Notre rapport détaille les mesures qui pourraient être envisagées afin de renforcer la lutte contre ces pratiques déviantes : définition d'un chiffre d'affaires annuel minimal dans le pays d'établissement de la société qui détache, publication par la future Autorité européenne du travail d'un registre des entreprises effectuant des prestations de service internationales et d'une liste noire des entreprises qui fraudent, principe d'une interdiction pour une société européenne de localiser ou de transférer son siège social dans un État membre où elle n'a aucune véritable activité économique.

Il conviendra, dans cette optique, de donner les moyens suffisants à la future Autorité européenne du travail ainsi qu'aux services des États membres. Cette autorité doit permettre une meilleure coordination entre les inspections du travail des États membres sans s'y substituer. Elle doit pouvoir s'appuyer sur une banque carrefour de la sécurité sociale, fondée sur une interconnexion des systèmes européens de sécurité sociale.

L'affiliation au régime de sécurité sociale du pays d'envoi est, en effet, l'autre volet du détachement. Pour l'heure, le certificat A1 permet d'attester cette affiliation. Dans le cadre de la révision en cours des règlements européens de coordination des régimes de sécurité sociale, la Commission a proposé de mieux encadrer la procédure de délivrance du certificat A1. On peut regretter qu'elle souhaite utiliser le biais des actes délégués pour y parvenir. Nous souhaitons au contraire qu'une plus grande marge de manoeuvre soit laissée aux États membres afin de renforcer les contrôles. Nous devons parvenir à sécuriser ce formulaire, en y apposant notamment une photo ou en le numérisant. Il s'agit également de parvenir à la création d'un numéro de sécurité sociale européen.

Enfin, les autorités de contrôle des États membres doivent désormais être en mesure de déqualifier rapidement un certificat qui serait entaché d'irrégularité, sans être tenues par une procédure de coopération administrative qui s'avère lourde. Là encore, la future Autorité européenne du travail peut constituer une opportunité.

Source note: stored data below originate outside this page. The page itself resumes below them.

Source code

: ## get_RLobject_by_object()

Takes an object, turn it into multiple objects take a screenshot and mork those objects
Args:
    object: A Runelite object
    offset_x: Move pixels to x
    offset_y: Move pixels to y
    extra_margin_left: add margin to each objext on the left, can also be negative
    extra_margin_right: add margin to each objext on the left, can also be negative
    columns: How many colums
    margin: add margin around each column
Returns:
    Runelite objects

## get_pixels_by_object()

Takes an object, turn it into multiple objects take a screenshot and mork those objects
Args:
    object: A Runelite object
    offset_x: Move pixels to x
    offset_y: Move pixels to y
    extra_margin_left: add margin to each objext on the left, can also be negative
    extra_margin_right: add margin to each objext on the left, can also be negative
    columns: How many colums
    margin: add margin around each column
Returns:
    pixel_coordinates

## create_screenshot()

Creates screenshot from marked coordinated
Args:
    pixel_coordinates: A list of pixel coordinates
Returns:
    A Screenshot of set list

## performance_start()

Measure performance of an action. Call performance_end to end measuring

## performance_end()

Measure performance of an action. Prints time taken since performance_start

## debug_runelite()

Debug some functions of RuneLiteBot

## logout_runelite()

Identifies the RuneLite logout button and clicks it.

Le principe d'une affiliation préalable du salarié détaché au régime de sécurité sociale de l'État d'envoi trois mois avant détachement a été retenu par le Conseil. Il convient de saluer cette avancée. Reste qu'on observe ces derniers mois un déport du statut de travailleur détaché vers celui de travailleur pluriactif. En effet, dès lors qu'un travailleur est appelé à travailler de manière habituelle dans plus d'un État au cours d'une durée de 12 mois, soit simultanément, soit en alternance, sa situation au regard de la sécurité sociale ne relève plus des dispositions relatives au détachement. Ce statut permet à la société qui l'emploie de déroger aux règles de limitation de durée de détachement ou d'activité substantielle dans le pays d'établissement. Il convient donc d'aligner le statut de travailleur pluriactif sur celui de travailleur détaché.

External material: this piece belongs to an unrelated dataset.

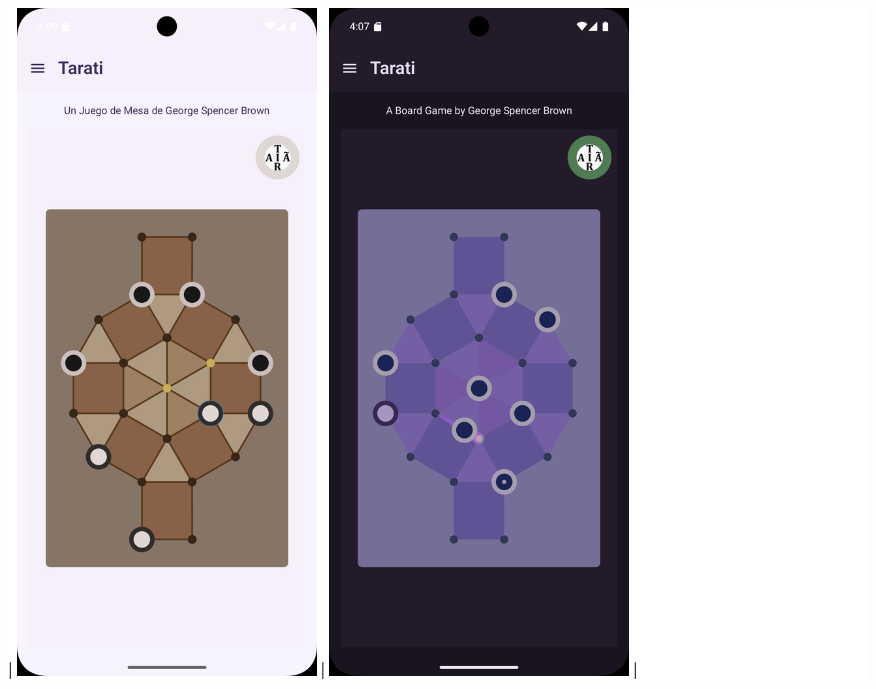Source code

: | <img src="/screenshots/screenshot4.png" alt="Tarati Screenshot" width="300"/>  | <img src="/screenshots/screenshot3.png" alt="Tarati Screenshot" width="300"/> |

Avant de céder la parole à Fabienne Keller, j'aborderai d'un mot la question même du principe de l'affiliation au régime du pays d'envoi, qui induit une distorsion de concurrence. Le coût du travail n'est, en effet, pas harmonisé au sein de l'Union. Reste qu'une affiliation au régime du pays d'accueil s'avèrerait complexe à mettre en oeuvre et poserait à terme des problèmes de portabilité des droits. La solution imaginée par le président de la République d'un versement des cotisations sociales au taux du pays d'accueil puis d'une répartition entre régime du pays d'établissement et fonds de convergence peut également paraître utopique. Plus modestement, il pourrait être envisagé que le versement au taux du pays d'envoi soit effectué dans le pays d'accueil avant d'être transféré. Cette mesure permettrait de contrôler la réalité de l'affiliation au régime de sécurité sociale du pays d'établissement.